In Dr Bodel’s opinion the applicant developed neck pain as a result of the nature and conditions of his work as a baggage handler with the respondent. I do not accept the opinion of Dr Bodel as I am of the view that the evidence does not support that the applicant developed neck symptoms prior to the cessation of employment duties with the respondent as alleged.
For the above reasons I find that the applicant did not sustain an injury to the cervical spine as alleged.
Carpal tunnel syndrome
In respect to the referral to a Medical Assessor for assessment of impairment the parties agree to the referral of the left upper extremity (shoulder, wrist and CRPS), right upper extremity (wrist and CRPS) with a deemed date of injury (disease) of 30 January 2020.
The applicant also seeks referral for assessment of carpal tunnel syndrome for both upper extremities. The respondent disputes the referral of the carpal tunnel syndrome.
In the respondent’s submission there is no assessment of impairment in respect to carpal tunnel syndrome and therefore no claim has been made in respect to carpal tunnel syndrome. In the respondent’s submission there is no medical dispute in respect of carpal tunnel syndrome and therefore the Commission has no jurisdiction to determine any claim in respect of carpal tunnel syndrome. I do not accept the respondent’s submission for the following reasons.
Under cover of correspondence dated 15 March 2023 the applicant made a claim for permanent impairment compensation “in accordance with the assessments provided by
Dr Bodel” in his report dated 10 January 2023.Dr Bodel in his report of 10 January 2023 does not record a diagnosis of carpal tunnel syndrome. Dr Bodel relevantly records diagnosis of left shoulder rotator cuff pathology and neuropathic pain in both hands. Dr Bodel relevantly assessed impairment of both wrists based on loss of range of motion as well as assessing impairment of both upper extremities due to CRPS.
Having not provided a diagnosis of carpal tunnel in his first report of 10 January 2023,
Dr Bodel in a supplementary report dated 15 August 2023, confirmed that in his opinion the applicant has carpal tunnel syndrome. Significantly Dr Bodel did not see any reason to alter his impairment assessment for the carpal tunnel syndrome as that had been taken into consideration with the CRPS assessment.The supplementary report of Dr Bodel of 15 August 2023 was served on the respondent as part of an application for review dated 21 August 2023. The application for review was made in response to a notice issued on behalf of the respondent pursuant to s 78 of the Workplace Injury Management and Workers Compensation Act 1998 (the 1998 Act) dated 9 June 2023 disputing liability for permanent impairment compensation in respect to the cervical spine.

Task statement:
Can you continue the decision on the baggage handler's compensation claim above, starting after its last sentence?

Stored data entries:
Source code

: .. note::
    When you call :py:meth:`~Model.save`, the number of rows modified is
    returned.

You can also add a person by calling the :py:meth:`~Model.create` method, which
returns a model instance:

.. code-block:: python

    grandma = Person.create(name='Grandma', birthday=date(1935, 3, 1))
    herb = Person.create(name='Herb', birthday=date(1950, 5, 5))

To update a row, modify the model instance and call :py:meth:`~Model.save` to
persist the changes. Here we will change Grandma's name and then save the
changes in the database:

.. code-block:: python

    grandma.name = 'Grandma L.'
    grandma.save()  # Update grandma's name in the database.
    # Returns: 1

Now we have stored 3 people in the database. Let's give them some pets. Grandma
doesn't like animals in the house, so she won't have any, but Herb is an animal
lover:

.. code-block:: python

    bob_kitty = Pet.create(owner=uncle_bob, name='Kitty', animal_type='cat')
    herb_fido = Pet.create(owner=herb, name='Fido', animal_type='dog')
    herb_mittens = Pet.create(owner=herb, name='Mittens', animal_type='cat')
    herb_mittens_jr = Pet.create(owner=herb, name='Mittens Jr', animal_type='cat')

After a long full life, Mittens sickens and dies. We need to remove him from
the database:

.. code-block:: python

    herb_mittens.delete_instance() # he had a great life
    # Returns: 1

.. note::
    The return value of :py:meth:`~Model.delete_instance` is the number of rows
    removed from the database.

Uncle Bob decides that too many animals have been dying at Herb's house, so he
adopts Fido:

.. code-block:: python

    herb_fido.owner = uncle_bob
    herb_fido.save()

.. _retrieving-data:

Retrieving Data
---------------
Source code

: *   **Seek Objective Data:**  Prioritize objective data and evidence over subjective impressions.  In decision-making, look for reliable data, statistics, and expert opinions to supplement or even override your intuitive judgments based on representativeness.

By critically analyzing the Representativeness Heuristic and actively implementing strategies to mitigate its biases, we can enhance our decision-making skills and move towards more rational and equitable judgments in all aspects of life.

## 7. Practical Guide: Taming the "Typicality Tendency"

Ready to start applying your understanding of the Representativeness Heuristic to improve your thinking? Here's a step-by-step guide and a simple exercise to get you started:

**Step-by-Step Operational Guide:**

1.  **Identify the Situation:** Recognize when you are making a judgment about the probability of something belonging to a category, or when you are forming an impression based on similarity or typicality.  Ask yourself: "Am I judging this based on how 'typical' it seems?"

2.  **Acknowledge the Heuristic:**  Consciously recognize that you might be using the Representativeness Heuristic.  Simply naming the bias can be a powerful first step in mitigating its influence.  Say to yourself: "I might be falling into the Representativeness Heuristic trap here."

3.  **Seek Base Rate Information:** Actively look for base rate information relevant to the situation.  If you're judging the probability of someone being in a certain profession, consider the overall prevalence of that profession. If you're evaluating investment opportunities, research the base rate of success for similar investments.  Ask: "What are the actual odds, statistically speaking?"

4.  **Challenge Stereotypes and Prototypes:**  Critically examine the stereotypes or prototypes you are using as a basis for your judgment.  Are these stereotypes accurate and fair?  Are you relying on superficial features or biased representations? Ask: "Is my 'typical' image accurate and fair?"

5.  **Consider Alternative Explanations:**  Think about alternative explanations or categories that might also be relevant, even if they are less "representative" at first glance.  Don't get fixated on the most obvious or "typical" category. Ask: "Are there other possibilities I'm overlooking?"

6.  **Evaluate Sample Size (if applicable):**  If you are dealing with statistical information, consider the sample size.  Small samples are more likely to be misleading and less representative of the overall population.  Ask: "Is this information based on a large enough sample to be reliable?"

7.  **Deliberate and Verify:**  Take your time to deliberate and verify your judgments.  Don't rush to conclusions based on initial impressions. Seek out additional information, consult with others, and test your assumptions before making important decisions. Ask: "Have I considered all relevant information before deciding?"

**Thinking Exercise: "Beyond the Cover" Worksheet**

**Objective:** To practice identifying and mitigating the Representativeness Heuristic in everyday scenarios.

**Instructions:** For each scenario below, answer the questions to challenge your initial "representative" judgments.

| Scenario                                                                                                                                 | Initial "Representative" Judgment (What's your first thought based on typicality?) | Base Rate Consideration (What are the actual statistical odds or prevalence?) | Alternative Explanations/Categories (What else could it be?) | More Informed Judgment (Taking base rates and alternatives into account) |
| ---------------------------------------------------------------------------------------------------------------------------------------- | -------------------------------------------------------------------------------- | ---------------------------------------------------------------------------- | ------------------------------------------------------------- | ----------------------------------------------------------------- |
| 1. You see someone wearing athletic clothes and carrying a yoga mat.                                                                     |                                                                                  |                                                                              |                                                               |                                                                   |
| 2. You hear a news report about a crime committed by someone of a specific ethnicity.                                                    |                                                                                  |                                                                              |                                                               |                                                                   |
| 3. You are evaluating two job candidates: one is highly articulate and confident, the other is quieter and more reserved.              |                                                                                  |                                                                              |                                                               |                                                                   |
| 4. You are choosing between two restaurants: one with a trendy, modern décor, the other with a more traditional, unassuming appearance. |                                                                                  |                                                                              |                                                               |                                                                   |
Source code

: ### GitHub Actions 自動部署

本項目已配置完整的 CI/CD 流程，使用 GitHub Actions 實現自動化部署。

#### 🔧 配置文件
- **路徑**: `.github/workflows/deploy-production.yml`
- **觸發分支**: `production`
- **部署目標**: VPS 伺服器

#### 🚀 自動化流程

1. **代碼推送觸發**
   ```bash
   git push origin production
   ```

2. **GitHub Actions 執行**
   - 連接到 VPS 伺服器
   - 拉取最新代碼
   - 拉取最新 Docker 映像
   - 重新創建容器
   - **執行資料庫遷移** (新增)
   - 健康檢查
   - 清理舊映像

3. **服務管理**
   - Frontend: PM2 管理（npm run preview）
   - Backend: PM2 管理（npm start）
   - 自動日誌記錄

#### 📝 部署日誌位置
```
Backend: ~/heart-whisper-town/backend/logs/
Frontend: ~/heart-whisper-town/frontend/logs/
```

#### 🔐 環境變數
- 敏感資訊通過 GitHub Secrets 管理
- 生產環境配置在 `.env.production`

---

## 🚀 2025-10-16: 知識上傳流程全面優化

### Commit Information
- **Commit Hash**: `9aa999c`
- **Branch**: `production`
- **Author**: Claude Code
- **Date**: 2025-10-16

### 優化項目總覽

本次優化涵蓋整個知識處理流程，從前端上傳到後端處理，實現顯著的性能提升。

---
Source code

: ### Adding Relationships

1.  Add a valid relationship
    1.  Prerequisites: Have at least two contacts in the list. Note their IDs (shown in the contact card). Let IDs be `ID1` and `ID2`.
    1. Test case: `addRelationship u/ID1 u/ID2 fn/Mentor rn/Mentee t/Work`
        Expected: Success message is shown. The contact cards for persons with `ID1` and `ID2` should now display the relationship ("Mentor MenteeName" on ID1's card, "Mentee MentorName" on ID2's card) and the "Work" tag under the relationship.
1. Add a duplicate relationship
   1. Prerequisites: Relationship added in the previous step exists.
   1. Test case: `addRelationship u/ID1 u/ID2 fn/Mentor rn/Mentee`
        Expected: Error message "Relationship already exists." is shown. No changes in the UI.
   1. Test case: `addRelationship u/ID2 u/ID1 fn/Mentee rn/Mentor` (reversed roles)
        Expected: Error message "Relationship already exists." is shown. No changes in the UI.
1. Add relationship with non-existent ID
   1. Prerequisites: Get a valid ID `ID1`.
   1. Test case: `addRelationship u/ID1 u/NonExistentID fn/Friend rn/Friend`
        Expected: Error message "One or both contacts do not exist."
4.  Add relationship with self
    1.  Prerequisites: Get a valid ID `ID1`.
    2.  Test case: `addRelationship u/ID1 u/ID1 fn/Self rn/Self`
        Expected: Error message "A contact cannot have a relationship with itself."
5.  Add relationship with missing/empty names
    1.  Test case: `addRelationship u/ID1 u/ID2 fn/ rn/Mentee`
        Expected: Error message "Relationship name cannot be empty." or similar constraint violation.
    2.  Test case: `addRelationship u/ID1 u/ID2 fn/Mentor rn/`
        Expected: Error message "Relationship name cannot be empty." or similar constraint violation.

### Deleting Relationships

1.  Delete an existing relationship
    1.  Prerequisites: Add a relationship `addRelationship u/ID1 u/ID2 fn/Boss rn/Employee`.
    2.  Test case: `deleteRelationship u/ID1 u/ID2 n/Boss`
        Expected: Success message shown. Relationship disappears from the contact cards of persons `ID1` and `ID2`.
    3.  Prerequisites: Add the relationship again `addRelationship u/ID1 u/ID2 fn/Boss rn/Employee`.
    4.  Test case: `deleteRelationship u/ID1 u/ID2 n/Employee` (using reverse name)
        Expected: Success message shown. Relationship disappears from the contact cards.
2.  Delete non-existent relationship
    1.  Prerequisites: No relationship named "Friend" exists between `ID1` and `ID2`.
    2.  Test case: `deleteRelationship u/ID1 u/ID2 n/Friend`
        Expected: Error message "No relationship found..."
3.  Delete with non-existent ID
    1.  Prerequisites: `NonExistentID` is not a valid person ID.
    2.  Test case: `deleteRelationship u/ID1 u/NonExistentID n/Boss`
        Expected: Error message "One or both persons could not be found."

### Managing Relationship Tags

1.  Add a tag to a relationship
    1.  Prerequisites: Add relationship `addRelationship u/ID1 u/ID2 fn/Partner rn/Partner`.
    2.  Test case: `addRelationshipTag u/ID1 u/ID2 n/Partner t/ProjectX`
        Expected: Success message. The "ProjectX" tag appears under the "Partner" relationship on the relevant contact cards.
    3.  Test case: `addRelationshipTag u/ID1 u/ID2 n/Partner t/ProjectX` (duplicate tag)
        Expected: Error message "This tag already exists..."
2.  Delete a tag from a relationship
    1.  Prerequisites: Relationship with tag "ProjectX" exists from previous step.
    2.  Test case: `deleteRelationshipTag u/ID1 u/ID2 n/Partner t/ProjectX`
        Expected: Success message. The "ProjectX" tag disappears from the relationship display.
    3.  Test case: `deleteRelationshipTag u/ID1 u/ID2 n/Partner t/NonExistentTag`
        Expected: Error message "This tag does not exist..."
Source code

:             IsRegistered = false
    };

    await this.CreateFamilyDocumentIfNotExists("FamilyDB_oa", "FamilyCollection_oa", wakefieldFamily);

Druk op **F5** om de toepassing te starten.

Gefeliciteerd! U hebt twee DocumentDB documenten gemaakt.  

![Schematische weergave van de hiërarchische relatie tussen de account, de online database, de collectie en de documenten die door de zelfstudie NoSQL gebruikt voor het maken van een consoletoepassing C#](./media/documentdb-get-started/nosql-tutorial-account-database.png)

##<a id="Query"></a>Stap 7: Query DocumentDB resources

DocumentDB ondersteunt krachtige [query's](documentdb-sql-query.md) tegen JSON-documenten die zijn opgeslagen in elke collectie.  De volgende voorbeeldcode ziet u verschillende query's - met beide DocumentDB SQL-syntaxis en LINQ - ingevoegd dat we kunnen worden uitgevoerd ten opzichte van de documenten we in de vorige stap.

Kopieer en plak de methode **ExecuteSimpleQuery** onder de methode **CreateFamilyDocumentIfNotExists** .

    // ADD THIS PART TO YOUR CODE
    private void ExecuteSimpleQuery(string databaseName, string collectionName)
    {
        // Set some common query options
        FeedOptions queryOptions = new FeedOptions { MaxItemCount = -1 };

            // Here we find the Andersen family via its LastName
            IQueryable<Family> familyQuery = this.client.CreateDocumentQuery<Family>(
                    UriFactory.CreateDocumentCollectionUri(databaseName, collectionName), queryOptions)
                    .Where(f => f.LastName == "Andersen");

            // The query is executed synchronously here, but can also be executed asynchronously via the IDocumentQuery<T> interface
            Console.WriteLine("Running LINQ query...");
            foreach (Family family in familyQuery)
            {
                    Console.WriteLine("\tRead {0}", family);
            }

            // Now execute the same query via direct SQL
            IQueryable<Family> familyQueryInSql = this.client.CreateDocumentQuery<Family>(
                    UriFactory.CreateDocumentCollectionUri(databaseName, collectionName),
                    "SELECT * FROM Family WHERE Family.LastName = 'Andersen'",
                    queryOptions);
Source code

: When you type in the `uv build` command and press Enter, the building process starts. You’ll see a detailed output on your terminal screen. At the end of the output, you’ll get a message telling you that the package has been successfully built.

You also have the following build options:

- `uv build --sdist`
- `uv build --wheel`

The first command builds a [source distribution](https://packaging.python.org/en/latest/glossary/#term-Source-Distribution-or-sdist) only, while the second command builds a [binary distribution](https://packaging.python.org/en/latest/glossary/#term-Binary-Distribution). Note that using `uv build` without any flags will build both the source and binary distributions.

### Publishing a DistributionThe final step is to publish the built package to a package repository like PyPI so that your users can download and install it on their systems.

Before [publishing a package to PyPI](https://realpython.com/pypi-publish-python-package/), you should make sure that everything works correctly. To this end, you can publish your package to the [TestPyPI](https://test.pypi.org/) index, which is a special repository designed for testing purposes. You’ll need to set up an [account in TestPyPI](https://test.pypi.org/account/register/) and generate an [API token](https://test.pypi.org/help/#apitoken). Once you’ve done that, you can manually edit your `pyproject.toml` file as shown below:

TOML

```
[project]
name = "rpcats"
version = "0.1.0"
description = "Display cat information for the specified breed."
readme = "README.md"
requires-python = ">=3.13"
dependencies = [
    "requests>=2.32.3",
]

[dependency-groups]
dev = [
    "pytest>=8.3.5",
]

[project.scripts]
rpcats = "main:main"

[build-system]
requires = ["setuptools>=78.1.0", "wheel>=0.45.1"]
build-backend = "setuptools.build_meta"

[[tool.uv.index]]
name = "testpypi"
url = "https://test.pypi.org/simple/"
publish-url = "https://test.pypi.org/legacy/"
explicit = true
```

Answer box:
On 5 September 2023 the respondent maintained and amended its dispute. In that dispute notice the respondent noted that the applicant had provided a supplementary report of
Dr Bodel dated 15 August 2023 as well as that Dr Bodel in that report had diagnosed carpal tunnel syndrome and that Dr Bodel had affirmed his previous assessment of permanent impairment.In this matter it is not the case that the applicant is seeking the assessment of an injury that has not previously been assessed and claimed or that the assessment was 0% whole person impairment.
Dr Bodel did not in his report of 10 January 2023 specifically record a diagnosis of carpal tunnel syndrome however the doctor did, according to his report of 15 August 2023, take the carpal tunnel syndrome into “consideration” in the assessment of the CRPS. No further impairment claim was required as the impairments flowing from the carpal tunnel syndromes had already been claimed having been subsumed within the assessments for CRPS.
It is not disputed that the applicant sustained injury to his hands and wrists.
The respondent has therefore been notified of the injury and the claim.
For the above reasons I am of the view that the referral to the Medical Assessor should include the bilateral carpal tunnel syndrome.